START Excerpt

The independent travel procurement consultancy, Butler Caroye, has released a new detailed report, the Australian Airfare Review 2021, which analysed a data set of over 1.3 million bookings.
Most significantly, the Australian Airfare Review highlights the widening gap between Qantas and Virgin’s corporate fares.
Additionally, the results compare airline deals that lock in market share versus best-fare-of-the-day (BFOD), suggesting that the latter might well be the best strategy for many corporate travel buyers in the post-COVID-19 marketplace.
The widening fare gap between Qantas and Virgin
Qantas’ average domestic fares have long been considerably higher than Virgin’s. However, in recent years, that difference has significantly increased, thanks to major reductions in the average Virgin fare. In fact, since 2019 the gap in the two companies’ average fares has almost doubled.
Airlines typically use two methods to amend their pricing:
- Changing the dollar values of their fares.
- Increasing or decreasing the number of seats available at different fare levels. For example, if an airline decreases the availability of Economy Class tickets and increases the availability of more expensive seats, the average cost per fare will increase.
The report suggests that Qantas has chosen the second option by reducing the availability of cheaper domestic fares.
With this data in mind, how can travel buyers ensure they secure the best deals when it comes to booking flights for corporate travel in a post-COVID world?

END Excerpt

About this exercise
Reproduce the passage of the airfare review text starting with "Additionally, the results" and going on through "has almost doubled.", word for word. None of the material after this point plays any part in the work.

START Source information

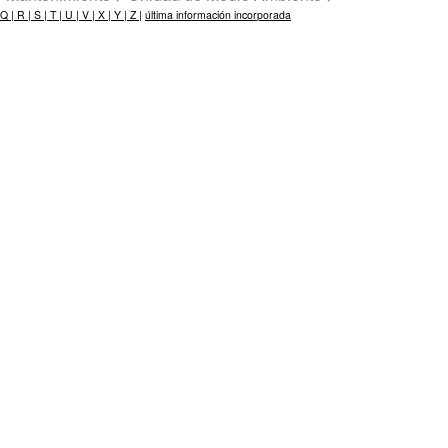
Q |
R |
S |
T |
U |
V |
X |
Y |
Z |
última información incorporada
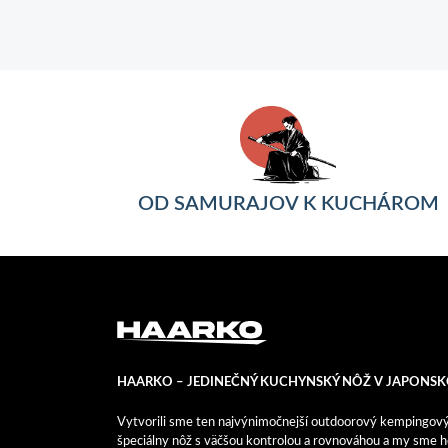
OD SAMURAJOV K KUCHÁROM
HAARKO – JEDINEČNÝ KUCHYNSKÝ NÔŽ V JAPONSK
Vytvorili sme ten najvýnimočnejší outdoorový kempingový n
špeciálny nôž s väčšou kontrolou a rovnováhou a my sme ho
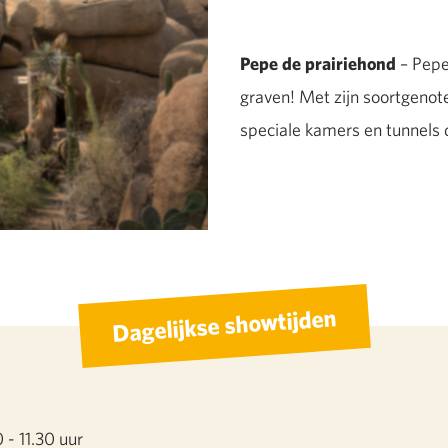
Pepe de prairiehond
– Pepe
graven! Met zijn soortgenot
speciale kamers en tunnels 
Dagelijkse showtijden
 - 11.30 uur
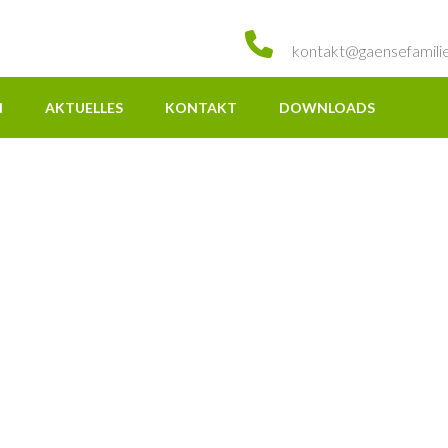
kontakt@gaensefamili
N
AKTUELLES
KONTAKT
DOWNLOADS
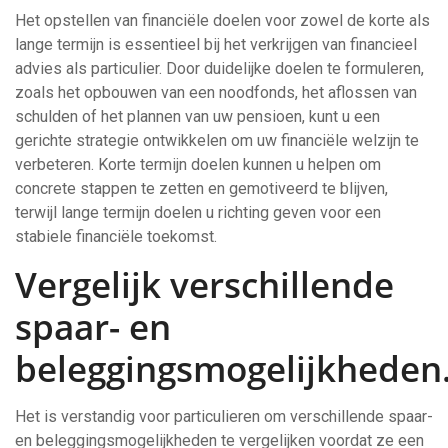
Het opstellen van financiële doelen voor zowel de korte als
lange termijn is essentieel bij het verkrijgen van financieel
advies als particulier. Door duidelijke doelen te formuleren,
zoals het opbouwen van een noodfonds, het aflossen van
schulden of het plannen van uw pensioen, kunt u een
gerichte strategie ontwikkelen om uw financiële welzijn te
verbeteren. Korte termijn doelen kunnen u helpen om
concrete stappen te zetten en gemotiveerd te blijven,
terwijl lange termijn doelen u richting geven voor een
stabiele financiële toekomst.
Vergelijk verschillende
spaar- en
beleggingsmogelijkheden
Het is verstandig voor particulieren om verschillende spaar-
en beleggingsmogelijkheden te vergelijken voordat ze een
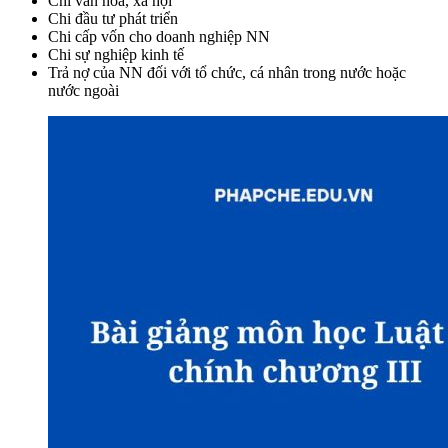
Chi văn hóa, xã hội
Chi đầu tư phát triển
Chi cấp vốn cho doanh nghiệp NN
Chi sự nghiệp kinh tế
Trả nợ của NN đối với tổ chức, cá nhân trong nước hoặc
nước ngoài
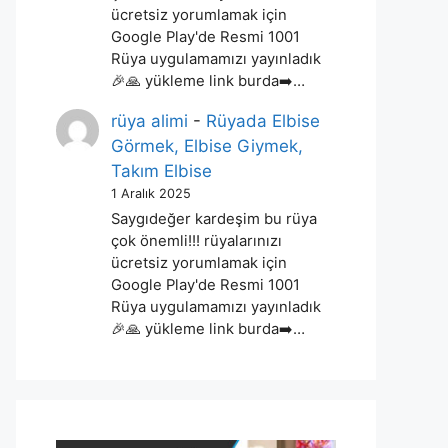
ücretsiz yorumlamak için
Google Play'de Resmi 1001
Rüya uygulamamızı yayınladık
🎉🙏 yükleme link burda➡️…
rüya alimi
-
Rüyada Elbise
Görmek, Elbise Giymek,
Takım Elbise
1 Aralık 2025
Saygıdeğer kardeşim bu rüya
çok önemli!!! rüyalarınızı
ücretsiz yorumlamak için
Google Play'de Resmi 1001
Rüya uygulamamızı yayınladık
🎉🙏 yükleme link burda➡️…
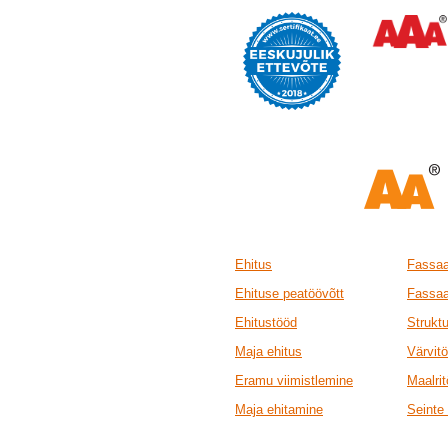
Ehitus
Fassaa
Ehituse peatöövõtt
Fassaa
Ehitustööd
Strukt
Maja ehitus
Värvit
Eramu viimistlemine
Maalri
Maja ehitamine
Seinte 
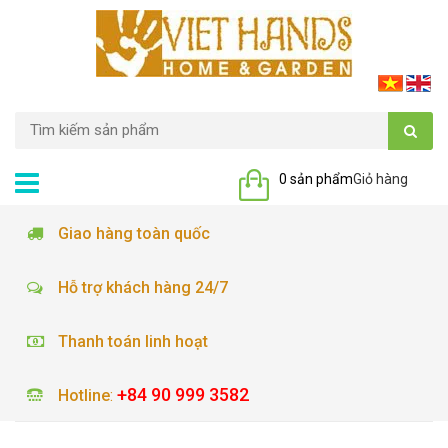
0 sản phẩm
Giỏ hàng
Giao hàng toàn quốc
Hỗ trợ khách hàng 24/7
Thanh toán linh hoạt
+84 90 999 3582
Hotline
:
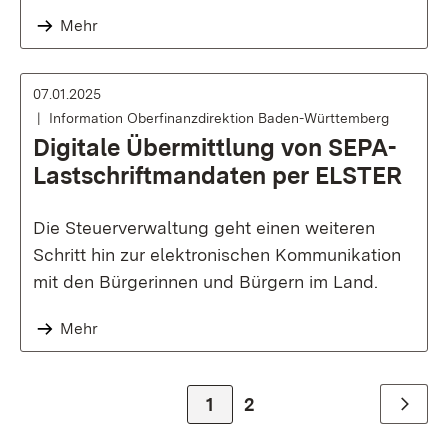
Mehr
07.01.2025
Information Oberfinanzdirektion Baden-Württemberg
Digitale Übermittlung von SEPA-
Lastschriftmandaten per ELSTER
Die Steuerverwaltung geht einen weiteren
Schritt hin zur elektronischen Kommunikation
mit den Bürgerinnen und Bürgern im Land.
Mehr
Zur Seite
1
Zur Seite
2
Weiter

END Source information

Exercise answer
Additionally, the results compare airline deals that lock in market share versus best-fare-of-the-day (BFOD), suggesting that the latter might well be the best strategy for many corporate travel buyers in the post-COVID-19 marketplace.
The widening fare gap between Qantas and Virgin
Qantas’ average domestic fares have long been considerably higher than Virgin’s. However, in recent years, that difference has significantly increased, thanks to major reductions in the average Virgin fare. In fact, since 2019 the gap in the two companies’ average fares has almost doubled.